Brazil left economically weakened after Paralympics come to a close?
Rio de Janeiro: After 1,192 days, Brazil's run of hosting mega-sports events came to an end at the Paralympic Games.
It began with football's Confederations Cup in 2013, extended to the 2014 World Cup, ran through IOC President Thomas Bach's goodbye speech last month at the Rio de Janeiro Olympics, and finished with the closing ceremony of the Paralympics before 45,000 spectators at Rio's Maracana stadium.
Awarded when Brazil was a rising economic power, the sports pageants focused unprecedented attention on the country – much of it unwanted.
As the shows went on, Brazil plunged into a deep recession. A billion-dollar corruption scandal buffeted state-run oil company Petrobras, and President Dilma Rousseff was removed from office in an impeachment trial just days after the Olympics closed.
"This all left a very mixed legacy," Mauricio Santoro, an international relations expert at the State University of Rio de Janeiro, told AP. "We are going to need some years to evaluate what was the impact, the worth of these events for Brazil."
By a conservative estimate, Brazil spent about $30 billion organising the events with a mix of public and private money that included the construction of four white- elephant football stadiums for the World Cup.
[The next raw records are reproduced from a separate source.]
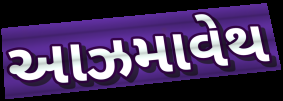
આઝમાવેથ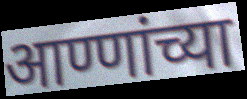
आण्णांच्याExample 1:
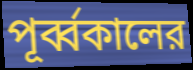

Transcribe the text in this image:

পূর্ব্বকালের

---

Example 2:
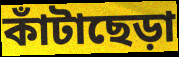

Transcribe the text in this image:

কাঁটাছেড়া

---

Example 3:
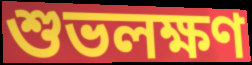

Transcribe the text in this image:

শুভলক্ষণ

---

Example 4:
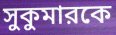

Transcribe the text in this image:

সুকুমারকে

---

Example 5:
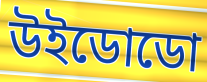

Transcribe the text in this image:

উইডোডো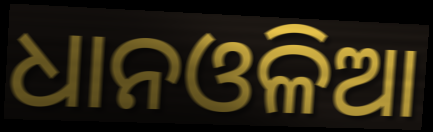
ଧାନଓଳିଆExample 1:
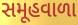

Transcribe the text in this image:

સમૂહવાળા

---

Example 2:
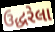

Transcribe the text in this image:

ઉદ્ધરેલા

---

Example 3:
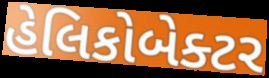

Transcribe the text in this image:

હેલિકોબેક્ટર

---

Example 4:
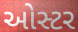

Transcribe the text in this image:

ઓસ્ટર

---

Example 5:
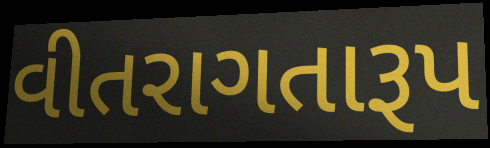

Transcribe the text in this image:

વીતરાગતારૂપ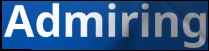
AdmiringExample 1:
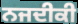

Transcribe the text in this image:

ਨਜਦੀਕੀ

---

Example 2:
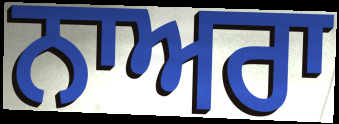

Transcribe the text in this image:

ਨਾਅਰਾ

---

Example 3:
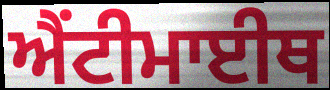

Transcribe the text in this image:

ਐਂਟੀਮਾਈਥ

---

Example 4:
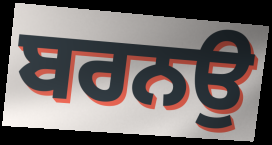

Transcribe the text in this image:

ਬਰਨਉ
All four are in cities without major teams.
Rio fared better with the Olympics, getting a metro line extension, bus lines, and light-rail. But much of the investment was aimed at Rio's upscale suburb of Barra da Tijuca – not at the city's sprawling ‘favelas’, or slums. The Olympic Park and Athletes Village there will be moulded into high-priced commercial and residential properties now that the games are done.
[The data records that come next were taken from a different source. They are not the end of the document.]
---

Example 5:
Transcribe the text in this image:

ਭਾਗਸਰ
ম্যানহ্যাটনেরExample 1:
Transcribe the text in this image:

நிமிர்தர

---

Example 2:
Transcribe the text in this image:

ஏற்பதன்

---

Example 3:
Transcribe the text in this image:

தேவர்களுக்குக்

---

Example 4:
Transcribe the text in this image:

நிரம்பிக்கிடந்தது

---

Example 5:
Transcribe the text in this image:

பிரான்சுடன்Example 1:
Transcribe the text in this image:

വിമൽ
"I think the Olympics and Paralympics were a boost to the self-esteem of Brazil," Santoro said. "They happened when everything was going so bad in Brazil. The mere fact they happened without serious problems, without an infrastructure disaster, without a terrorist attack, made Brazil feel better about itself."
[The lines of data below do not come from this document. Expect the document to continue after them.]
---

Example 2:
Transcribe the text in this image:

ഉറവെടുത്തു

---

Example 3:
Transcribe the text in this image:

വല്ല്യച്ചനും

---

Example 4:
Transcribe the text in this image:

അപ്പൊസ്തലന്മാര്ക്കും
Brazil's reputation away from home is another matter. Only a handful of foreign leaders attended the Olympics – compared to about 100 four years ago in London.
The state of Rio de Janeiro is broke and defaulting on bond payments. Some schools have suspended classes, and hospitals are understaffed. Only a last-minute bailout of about 250 million reals (USD 76.5 million) from the federal and local governments saved the Paralympics from a shortfall in the organising committee's privately funded operating budget.
"There was a feeling that Brazil is such a big mess," Santoro said. "How could you have a good opinion of this country?"